Hi all,
I am in need of a way to extract the text of a close caption file and put it into a normal text file without the time code.
I want to be able automatically create a transcript of the clip minus timecode and repetitive characters.
Is there any way to do this?
Thanks a bunch
Cheers
Jim
+ Reply to Thread
Results 1 to 10 of 10
-
-
First, go here: http://www.geocities.com/mcpoodle43/SCC_TOOLS/DOCS/SCC_TOOLS.HTML
and get this package and learn how to use it. Also, be sure to get Carlos Fernandez's CCExtract tool (this will rip the raw data - rather quickly, too).
Once you have the text file with the timings, use XVI32 (a HEX editor with wild card delete) to search and delete "..:..:..:.. " to get rid of all the timings (in this case, the period "." is the wild card).
Now search for "{.}", then "{..}", then "{...}", then"{....}", etc, then delete to get rid of all the "special instruction codes".
You should now have a text only file, but maybe all in cap letters (most CCs are caps only). Load this into Word and use the "CHANGE CASE" menu to change your file to Sentence type.
From here, you should be mostly done.ICBM target coordinates:
26° 14' 10.16"N -- 80° 16' 0.91"W -
Thanks SLK,
This solves the timestamps but I'll still have the multi character problem.
example.
IS
ISSU
ISSUES
ISSUES RE
ISSUES REGAR
ISSUES REGARDING
Is there an app that will trim the repetitive text? So it will only leave the most complete sentence.
"ISSUES REGARDING"
Thanks again.
Cheers
Jim -
What did you use to extract your User Data (CC text)?
ICBM target coordinates:
26° 14' 10.16"N -- 80° 16' 0.91"W -
I used mpg2srt.
The content is being fed by a Hauppage card in mpeg format.
I then run it into mpg2srt and it generates the .srt file.
Will the CCextract tool provide better results?
example:
1
timestamp
ISSUES REGARDING
BLAH BLAH BLAH
2
timestamp
MORE ISSUES
instead of my results from mpg2srt.
Thanks
Jim -
Originally Posted by Jamesson
Just know that this:
IS
ISSU
ISSUES
ISSUES RE
ISSUES REGAR
ISSUES REGARDING
is being screwed up by the H card. It does NOT exist on the DVD like this.ICBM target coordinates:
26° 14' 10.16"N -- 80° 16' 0.91"W -
The repeating of words you are seeing with the closed captions is to show a continuously scrolling three line presentation at the bottom of the TV screen. Fortunately this is rarely used for closed captions as it adds costs to the video production. I have seen this mostly on Public service programs. There is no easy way to convert it except to manually go through the text file and delete words that are dupicated. You should find that every fourth line is complete and the three previous lines are incomplete. By the way MPG2SRT is good for just extracting the closed captions but the timelines are based on 30fps and not 29.97fps so you get a time slippage that amounts to about 8 seconds for a 2 hour movie. This slippage will be noticeable after about 15-20 minutes into a video.
-
Bob,
Are you saying that this is a crawl? I didn't think that this could be effectively done with CCs because they can only start at every fourth position ('suppose that you could use spaces for the fillers, but the text shown doesn't show any spaces).

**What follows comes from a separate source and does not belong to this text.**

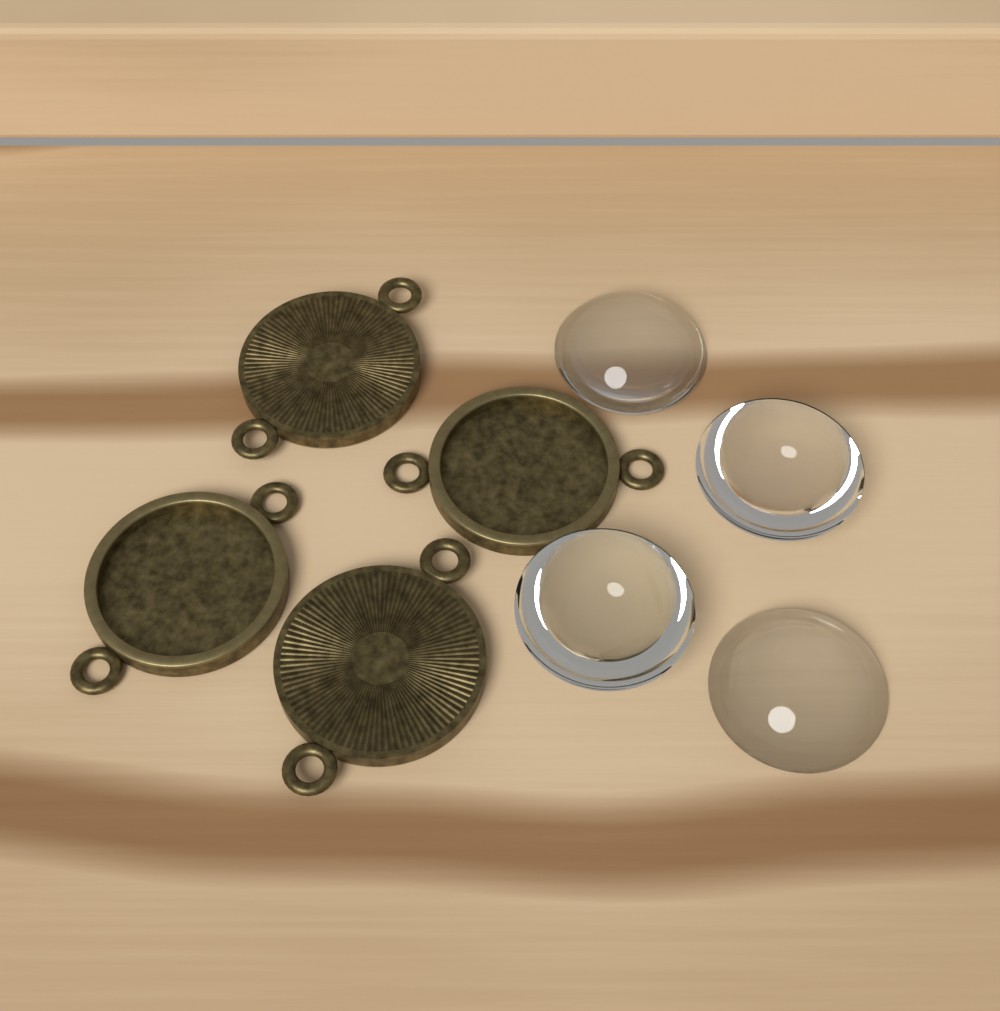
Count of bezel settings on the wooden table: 4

As for the 8 second adjustment, I believe that McPoodle's CCADJ with the "-a" switch will allow CCs to be "stretched" or "shrunk".ICBM target coordinates:
26° 14' 10.16"N -- 80° 16' 0.91"W -
The continuously crawling Closed captions are typically used in live broadcasts with news channels such as Fox and CNN. If you record these broadcasts and pull out the closed captions you will have a lot of reptition. The type of closed captions which do not repeat are the ones which flash on the screen then turn off to be replaced by another caption.
Mpg2srt has a bad time slippage problem. If you use it to extract closed captions and do not use the time codes then it is not a problem. If you use the Mpg2srt to produce a file which is used to make subtitles and then author this to a DVD you will see the subtitles gradually keep getting further and further out of sync with the audio dialogue.
All of the TV shows I record, with closed captions. when I place them on a DVD, I also go to the trouble to make the closed captions into subtitles and place on the DVD. The reason is that portable DVD players will only show subtitles! I have used the McPoodle software in the past and it is quite good. I am currently using CCextractor and have had no problems. -
Yes, cfsmp3'S CCextractor program is quite good - and accurate. Carlos has made a significant contribution to the art of subtitle and closed caption capturing/authoring.
ICBM target coordinates:
26° 14' 10.16"N -- 80° 16' 0.91"W
Similar Threads
-
Subtitle Frame Rate Conversion.
By wasimismail in forum SubtitleReplies: 11Last Post: 20th Jun 2009, 08:07 -
Web-based transcript-video w/hyperlinks???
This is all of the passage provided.